The author is unknown, because the beginning and end of the Chronicle missing. According to many researchers can be from the factory, however, open up that he was a clergyman and a confidant of the Patriarch Sergios. Other scholars suggest, however, due to the occasional use of the first person plural in conjunction with the staff of the magister officiorum that the author of Chronicles was not a cleric, but a member of the civilian realm administration, what could talk, that the author apparently Latin - in Ostrom to about 625 official language of government - dominated, which would then already have been unusual for a priest.

This comprehensive work provides a world chronicle of the days of Adam ( the creation of the world is on 21 March 5509 BC dates ) to the year 630 represents; However, the main manuscript from the 10th century breaks off with the year 628. The sources, which the author uses are not always identify clearly, but he has about used John Malalas; but after the death of the Emperor Maurikios he was an eyewitness of the events. During the years 534-601 often left untreated, the report for the next time much more extensive and detailed than it actually was common in chronicles. For the years 602-628, therefore, represents the Chronicon Paschale one of our main sources dar.
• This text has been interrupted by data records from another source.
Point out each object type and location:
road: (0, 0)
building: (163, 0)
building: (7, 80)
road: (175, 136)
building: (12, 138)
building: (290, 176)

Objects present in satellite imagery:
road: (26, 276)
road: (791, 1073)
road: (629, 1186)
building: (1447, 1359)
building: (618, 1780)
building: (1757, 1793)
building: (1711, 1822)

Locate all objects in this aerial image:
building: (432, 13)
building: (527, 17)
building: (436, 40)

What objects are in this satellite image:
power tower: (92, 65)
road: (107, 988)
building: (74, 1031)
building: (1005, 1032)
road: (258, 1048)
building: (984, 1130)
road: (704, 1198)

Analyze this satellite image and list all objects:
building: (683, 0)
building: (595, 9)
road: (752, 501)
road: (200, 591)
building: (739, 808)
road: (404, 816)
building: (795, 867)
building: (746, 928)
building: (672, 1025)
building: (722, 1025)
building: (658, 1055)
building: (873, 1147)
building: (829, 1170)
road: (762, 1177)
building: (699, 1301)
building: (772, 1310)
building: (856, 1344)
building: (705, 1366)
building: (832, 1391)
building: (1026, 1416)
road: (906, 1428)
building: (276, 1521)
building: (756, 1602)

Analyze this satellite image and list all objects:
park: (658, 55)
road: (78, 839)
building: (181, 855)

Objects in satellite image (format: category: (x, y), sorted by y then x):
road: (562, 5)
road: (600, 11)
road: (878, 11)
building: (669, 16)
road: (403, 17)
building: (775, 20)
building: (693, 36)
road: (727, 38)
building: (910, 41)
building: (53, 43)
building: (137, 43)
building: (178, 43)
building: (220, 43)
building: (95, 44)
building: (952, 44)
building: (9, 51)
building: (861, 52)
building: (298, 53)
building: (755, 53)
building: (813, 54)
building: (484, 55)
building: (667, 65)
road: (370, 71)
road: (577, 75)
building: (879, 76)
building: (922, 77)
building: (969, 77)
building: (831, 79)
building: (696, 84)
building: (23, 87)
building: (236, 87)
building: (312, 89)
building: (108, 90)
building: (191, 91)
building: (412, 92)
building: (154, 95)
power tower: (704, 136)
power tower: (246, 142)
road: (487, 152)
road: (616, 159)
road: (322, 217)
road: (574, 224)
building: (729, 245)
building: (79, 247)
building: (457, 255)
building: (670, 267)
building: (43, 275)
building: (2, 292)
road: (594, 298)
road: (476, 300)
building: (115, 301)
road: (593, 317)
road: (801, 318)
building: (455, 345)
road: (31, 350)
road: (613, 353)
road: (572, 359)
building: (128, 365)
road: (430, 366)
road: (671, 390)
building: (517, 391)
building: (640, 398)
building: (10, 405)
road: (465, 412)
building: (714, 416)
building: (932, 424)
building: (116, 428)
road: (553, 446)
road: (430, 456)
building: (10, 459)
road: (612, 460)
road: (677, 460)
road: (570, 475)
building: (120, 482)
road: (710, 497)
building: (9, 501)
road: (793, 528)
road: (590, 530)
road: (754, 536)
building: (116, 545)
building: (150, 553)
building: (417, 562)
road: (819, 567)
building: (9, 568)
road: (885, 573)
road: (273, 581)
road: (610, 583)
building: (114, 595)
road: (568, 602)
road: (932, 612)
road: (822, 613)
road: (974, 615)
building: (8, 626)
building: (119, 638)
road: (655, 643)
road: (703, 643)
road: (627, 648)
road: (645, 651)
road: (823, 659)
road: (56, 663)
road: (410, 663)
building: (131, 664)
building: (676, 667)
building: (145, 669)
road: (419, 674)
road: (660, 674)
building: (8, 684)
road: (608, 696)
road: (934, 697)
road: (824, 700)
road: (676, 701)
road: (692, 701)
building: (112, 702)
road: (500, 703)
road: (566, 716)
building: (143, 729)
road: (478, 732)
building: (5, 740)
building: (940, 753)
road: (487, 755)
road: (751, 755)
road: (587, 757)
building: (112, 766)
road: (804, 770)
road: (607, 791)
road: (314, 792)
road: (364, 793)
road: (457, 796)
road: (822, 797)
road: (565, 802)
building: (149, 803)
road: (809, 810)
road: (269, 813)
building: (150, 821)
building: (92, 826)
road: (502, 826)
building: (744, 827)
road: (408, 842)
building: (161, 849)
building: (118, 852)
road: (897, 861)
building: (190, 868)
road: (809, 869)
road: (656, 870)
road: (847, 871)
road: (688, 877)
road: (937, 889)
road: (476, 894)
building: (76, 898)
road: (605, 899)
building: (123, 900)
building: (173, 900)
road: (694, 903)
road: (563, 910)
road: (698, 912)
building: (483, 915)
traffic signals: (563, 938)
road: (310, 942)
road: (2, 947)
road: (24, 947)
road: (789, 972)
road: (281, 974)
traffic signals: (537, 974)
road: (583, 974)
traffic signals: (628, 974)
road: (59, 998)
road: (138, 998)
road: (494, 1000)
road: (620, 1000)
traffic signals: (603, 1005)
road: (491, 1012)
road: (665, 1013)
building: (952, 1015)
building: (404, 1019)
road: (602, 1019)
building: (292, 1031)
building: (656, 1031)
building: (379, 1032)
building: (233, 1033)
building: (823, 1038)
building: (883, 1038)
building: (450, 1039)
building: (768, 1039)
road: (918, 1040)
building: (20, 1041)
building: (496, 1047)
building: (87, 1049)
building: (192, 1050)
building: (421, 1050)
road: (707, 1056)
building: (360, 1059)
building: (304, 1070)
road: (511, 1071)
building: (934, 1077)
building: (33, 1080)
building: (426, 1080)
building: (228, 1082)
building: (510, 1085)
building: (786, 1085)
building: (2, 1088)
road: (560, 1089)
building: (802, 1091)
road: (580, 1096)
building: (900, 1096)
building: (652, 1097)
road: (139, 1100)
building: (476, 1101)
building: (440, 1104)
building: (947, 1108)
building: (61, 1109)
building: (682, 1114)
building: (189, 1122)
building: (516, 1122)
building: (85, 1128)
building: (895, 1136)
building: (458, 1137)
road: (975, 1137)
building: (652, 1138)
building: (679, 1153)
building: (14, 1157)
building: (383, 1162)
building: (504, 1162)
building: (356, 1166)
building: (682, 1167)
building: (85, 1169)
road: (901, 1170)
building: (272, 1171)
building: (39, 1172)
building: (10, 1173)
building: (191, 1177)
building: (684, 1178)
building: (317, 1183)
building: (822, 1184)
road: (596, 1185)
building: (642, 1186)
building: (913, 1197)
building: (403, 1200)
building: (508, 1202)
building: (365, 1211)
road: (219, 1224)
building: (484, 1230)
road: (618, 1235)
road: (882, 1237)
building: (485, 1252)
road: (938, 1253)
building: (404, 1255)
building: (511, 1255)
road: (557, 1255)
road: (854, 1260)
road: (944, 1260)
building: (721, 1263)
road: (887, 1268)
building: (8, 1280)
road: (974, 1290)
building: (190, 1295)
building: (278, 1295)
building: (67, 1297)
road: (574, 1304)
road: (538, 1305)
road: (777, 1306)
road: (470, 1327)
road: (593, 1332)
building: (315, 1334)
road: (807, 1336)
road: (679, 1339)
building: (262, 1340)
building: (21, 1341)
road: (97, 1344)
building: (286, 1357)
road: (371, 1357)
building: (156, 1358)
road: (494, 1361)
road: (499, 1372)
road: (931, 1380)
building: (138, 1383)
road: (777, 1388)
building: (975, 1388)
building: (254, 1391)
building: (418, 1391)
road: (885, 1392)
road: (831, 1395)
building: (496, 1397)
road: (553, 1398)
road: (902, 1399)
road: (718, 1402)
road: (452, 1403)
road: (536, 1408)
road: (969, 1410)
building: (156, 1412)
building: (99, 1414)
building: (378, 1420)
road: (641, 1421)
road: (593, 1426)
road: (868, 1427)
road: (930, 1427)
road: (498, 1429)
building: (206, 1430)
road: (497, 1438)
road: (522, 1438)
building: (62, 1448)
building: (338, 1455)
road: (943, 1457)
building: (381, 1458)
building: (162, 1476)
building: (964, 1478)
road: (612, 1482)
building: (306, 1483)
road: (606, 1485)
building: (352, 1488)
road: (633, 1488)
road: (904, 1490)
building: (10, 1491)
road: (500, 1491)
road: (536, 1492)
The work is indeed partly erroneous ( just for the period prior to 602), but also includes some very important historical information about the time of the late late antiquity in the eastern Mediterranean world. Some of the documents that have been recorded in the chronicle, are considered authentic. Thus, as the text of the letter, in which the new Sassanian Kavadh II Siroe the Eastern Roman Emperor Heraclius in 628 asks for peace, apparently cited in the text as well as various imperial pronouncements.

The tradition is based on the Codex Vaticanus Graecus 1941 from the late 10th century.

Translation

  • Mary and Michael Whitby (translator ): Chronicon Paschale 284-628 ( Translated Texts for Historians = ). Liverpool 1989, ISBN 0-85323 -096 X ( this annotated translation includes only the portion of the work, dealing with late antiquity ).